- **TEXT TO READ**:
★ ★ ★ ★ ★ ★ ★
6.9Reviews in both countries are assessing issues of further regulatory convergence. Greater convergence of media services has thrown up gaps and inconsistencies, raising questions about how oversight should be re-examined and reformulated. This is complicated by the different regulatory traditions of broadcasting (statutory regulation), the print media (self-regulation) and online media (not specifically regulated). It is also complicated by the rate of change. As the Finkelstein Report notes, “[i]n a period of transformation, such as the one being experienced currently, adjustments can occur rapidly and how the market will eventually settle is difficult to predict.”349
6.10 In New Zealand, a review of broadcasting regulation was initiated by the Ministry for Culture and Heritage and the former Ministry of Economic Development; however, the work was not progressed beyond a consultation paper following the change of government in 2008.350

Australia

Convergence Review

6.11The Convergence Review identified that the current content-specific, platform-specific and provider-specific content codes are inconsistent, confusing and inflexible. It concluded that there is no justification for news and commentary to be subject to different systems for complaints and enforcement depending on the platform on which it is delivered351  and proposed two new bodies and a tiered approach to content regulation:
(a) A communications regulator to be responsible for all compliance matters related to media content standards except for news and commentary, with new content services legislation replacing the Broadcasting Services Act 1992 (Cth) and existing classification legislation;
(b) An independent self-regulatory news standards body that would cover all platforms (print, online and television and radio) and that would ultimately absorb the functions of the Australian Press Council (APC) and the Australian Communications and Media Authority (ACMA) in relation to news and commentary. (However, the Australian Broadcasting Corporation (ABC) and the Special Broadcasting Service (SBS) would operate under their own updated statutory charters, rather than being brought under the news standards body.)
★ ★ ★ ★ ★ ★ ★
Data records
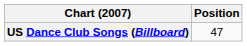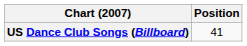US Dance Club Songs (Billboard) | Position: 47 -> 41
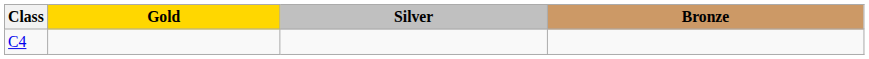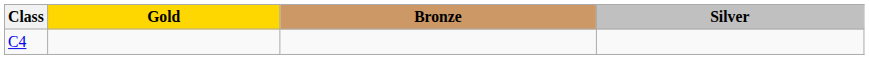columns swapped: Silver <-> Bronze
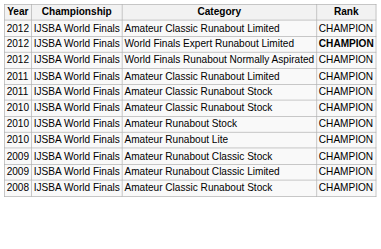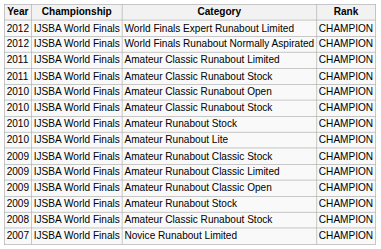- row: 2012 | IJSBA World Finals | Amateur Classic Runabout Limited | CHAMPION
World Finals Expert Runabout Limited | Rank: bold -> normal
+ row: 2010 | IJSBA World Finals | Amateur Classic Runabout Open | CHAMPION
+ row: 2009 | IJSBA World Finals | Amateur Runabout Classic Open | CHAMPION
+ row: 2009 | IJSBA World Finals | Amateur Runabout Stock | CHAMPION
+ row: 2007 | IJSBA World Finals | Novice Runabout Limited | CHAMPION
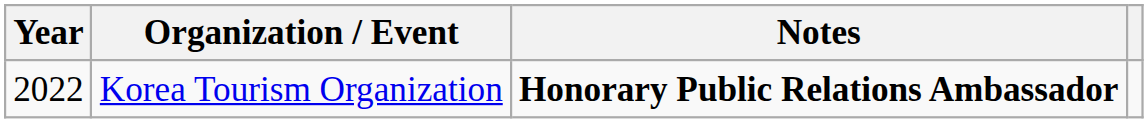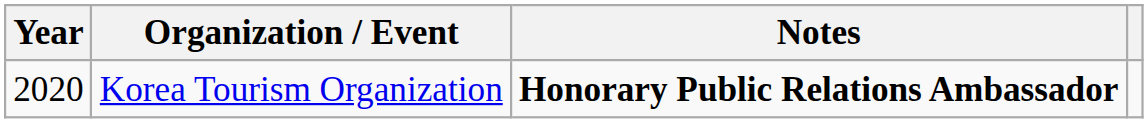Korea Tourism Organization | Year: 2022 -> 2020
★ ★ ★ ★ ★ ★ ★
- **YOUR TASK**: In the text on media regulation, what happened to New Zealand's review of broadcasting regulation after the change of government in 2008?

- **SOLUTION TO THE PROBLEM**: The work did not progress beyond a consultation paper.